I believe that they should have stopped right there at the question and admit that as humans these concepts cannot be fathomed. An existence that does not exist in time and space is beyond our comprehension and that is all we can say about it. If we don't understand its existence how can we ask how it occupies more than one space? In fact the limitations that we face in understanding Him underline His uniqueness and are a cornerstone of real monotheism.
As Rambam says:
"Consider well that the expression" dwelling over it," is used by them, and not" dwelling in it." The latter expression would have implied that God occupies a place or is a power in the sphere, as was in fact believed by the Sabeans, who held that God was the soul of the sphere. By saying" dwelling over it," they indicated that God was separate from the sphere, and was not a power in it.
Clearly God is not in the universe but separate from it and the Rabbis were very exact in their language when trying to depict how God has an impact on it, they use a term that connotes Him being outside of it, lest we think of Him as a natural component of the world.
Addressing the word place - Makom - as it relates to God, Rambam in Moreh 1:8 states:
"In the verse," Blessed be the glory of the Lord from His place" (mekomo) (Ezek. iii. 12), makom has this figurative meaning,(" position," or degree," as regards the perfection of man in certain things) and the verse may be paraphrased" Blessed be the Lord according to the exalted nature of His existence," and wherever makom is applied to God, it expresses the same idea, namely, the distinguished position of His existence, to which nothing is equal or comparable, as will be shown below.
The word Makom instead of implying space when it is used with God it reflects a status that we confer to Him in our mind when we meditate about Him, His uniqueness.

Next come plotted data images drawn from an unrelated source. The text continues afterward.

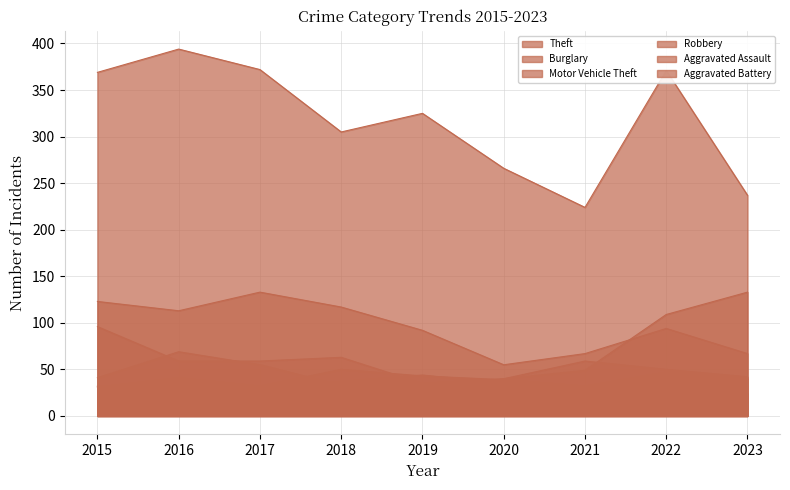

Reading left to right, extract all data points from this chart.

Theft: 2015=369	2016=394	2017=372	2018=305	2019=325	2020=266	2021=224	2022=371	2023=237
Burglary: 2015=123	2016=113	2017=133	2018=117	2019=92	2020=55	2021=67	2022=94	2023=67
Motor Vehicle Theft: 2015=96	2016=59	2017=59	2018=63	2019=35	2020=40	2021=49	2022=109	2023=133
Robbery: 2015=41	2016=69	2017=55	2018=33	2019=17	2020=40	2021=59	2022=50	2023=42
Aggravated Assault: 2015=32	2016=32	2017=32	2018=50	2019=43	2020=39	2021=32	2022=47	2023=40
Aggravated Battery: 2015=31	2016=41	2017=32	2018=37	2019=44	2020=35	2021=31	2022=36	2023=24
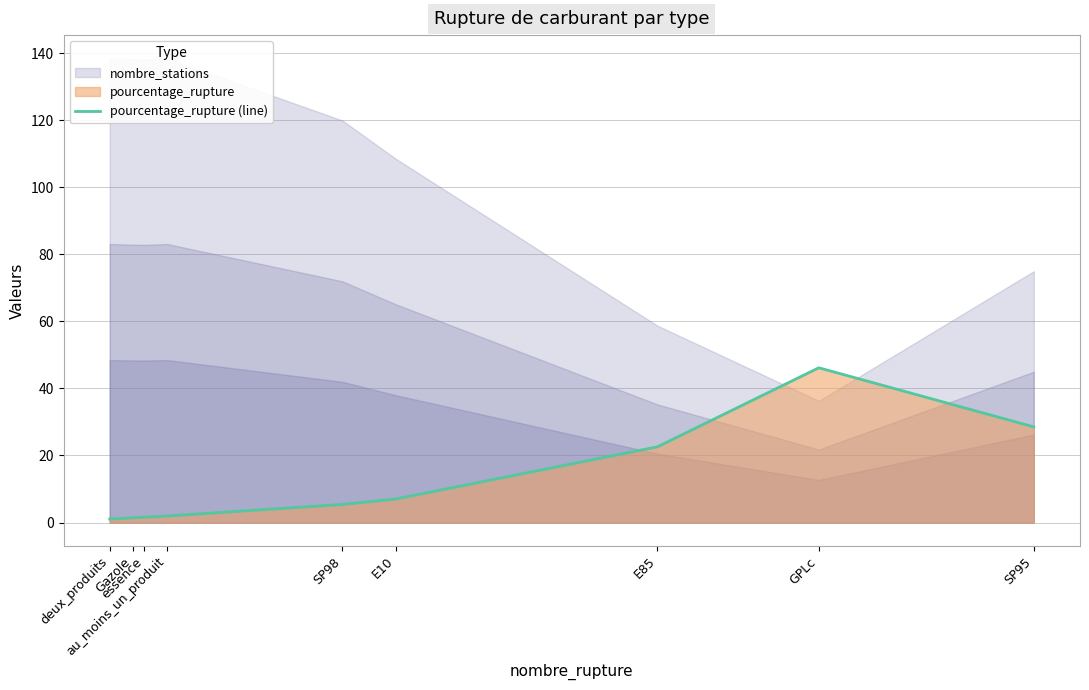

List the labels in order of value, smallest first.

deux_produits, Gazole, essence, au_moins_un_produit, SP98, E10, E85, SP95, GPLc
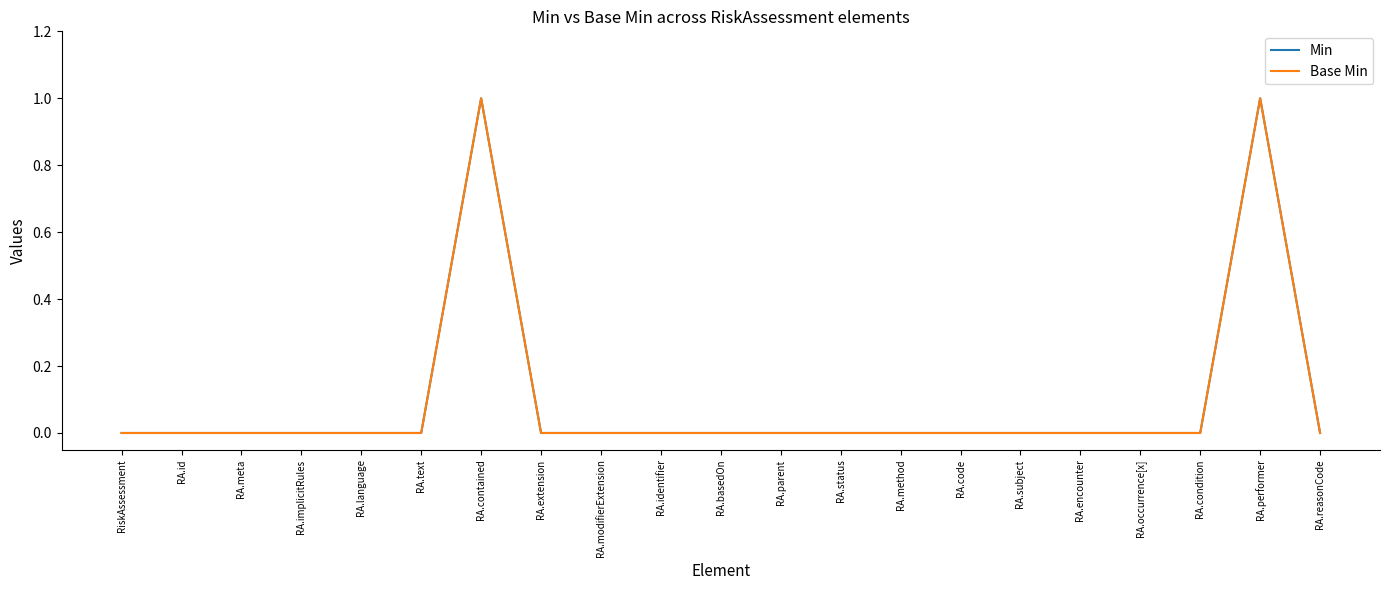

Reading left to right, what are all the values shown in this chart?

Min: 0	0	0	0	0	0	1	0	0	0	0	0	0	0	0	0	0	0	0	1	0
Base Min: 0	0	0	0	0	0	1	0	0	0	0	0	0	0	0	0	0	0	0	1	0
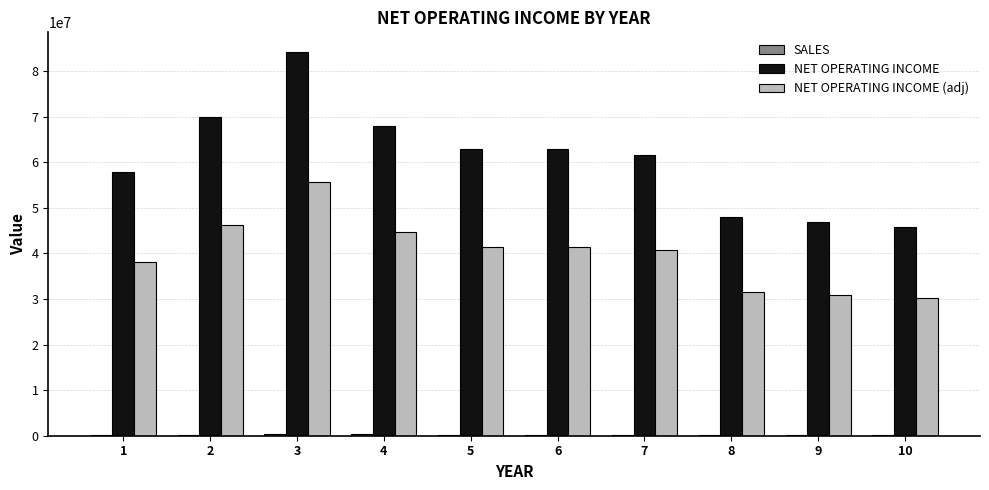

The NET OPERATING INCOME (adj) series shows 44800800 at 4. True or false?

True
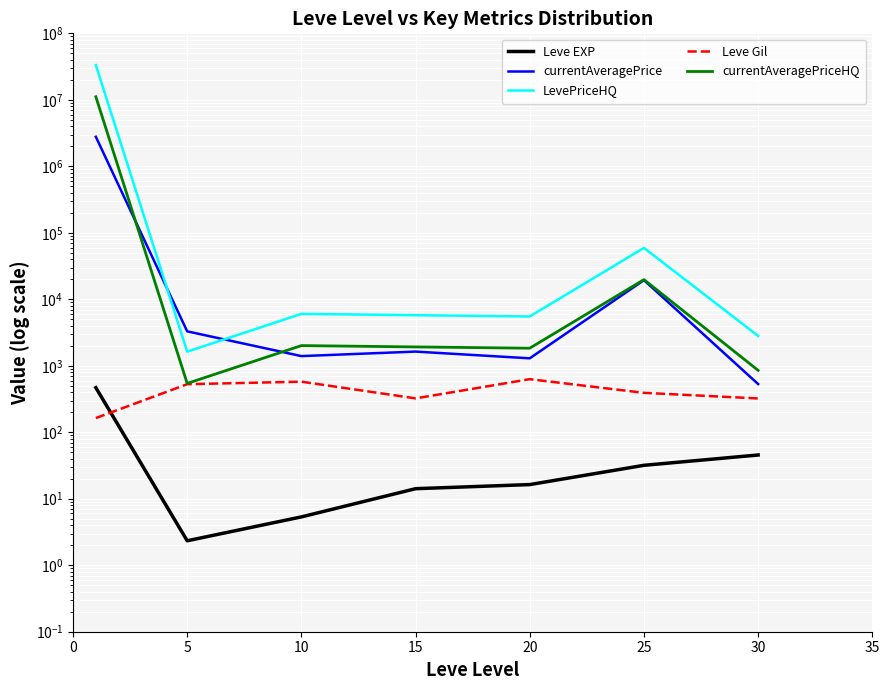

What is the average value of the currentAveragePriceHQ series?

1591370.3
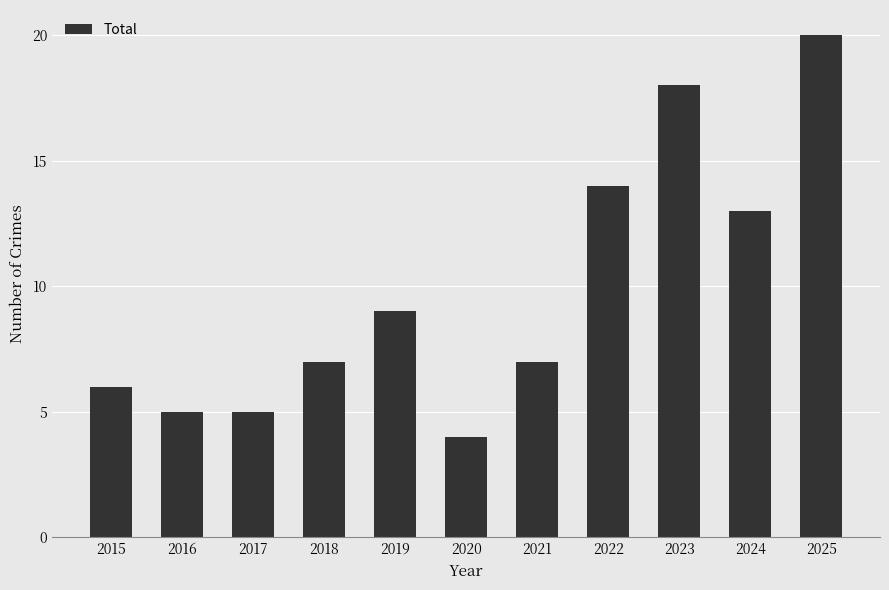

Between 2019 and 2018, which is larger?

2019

Once we have accepted that whenever there is a connotation of location when talking about God it means a hierarchical position Rambam in Moreh 1:19 deals with Melo Kol Ho'oretz Kevodo -
"In this sense it is said" The whole earth is full (melo) of his glory" (Isa. vi. 4)," All the earth gives evidence of his perfection," i.e. leads to a knowledge of it. Thus also" The glory of the Lord filled (malei) the tabernacle" (Exod. xl. 34): and, in fact, every application of the word to God must be interpreted in this manner; and not that He has a body occupying space."
The word "Melo" translated as full, means that the world when looked upon by us, in its magnificience, every detail of it, conveys a sense of God's perfection.
To me this understanding of theses concepts is so elevating and thought provoking that I don't understand why reduce God to an imaginary presence everywhere through Tzimtzum to accomodate a literal reading. Tzimtzum is not understood by us either so what have we gained? Even if the original thinkers who came up with the idea had something in mind that could be seen as not pantheist, their followers have certainly distorted it and turned it into a Meshichist nonsense. It is the story of Nadav and Avihu who went further than was permitted and, in spite of their greatness, "Bikrovai Ikadesh", they were wrong and misguided.
This reinforces and explains the importance Rambam placed on understanding our limitations.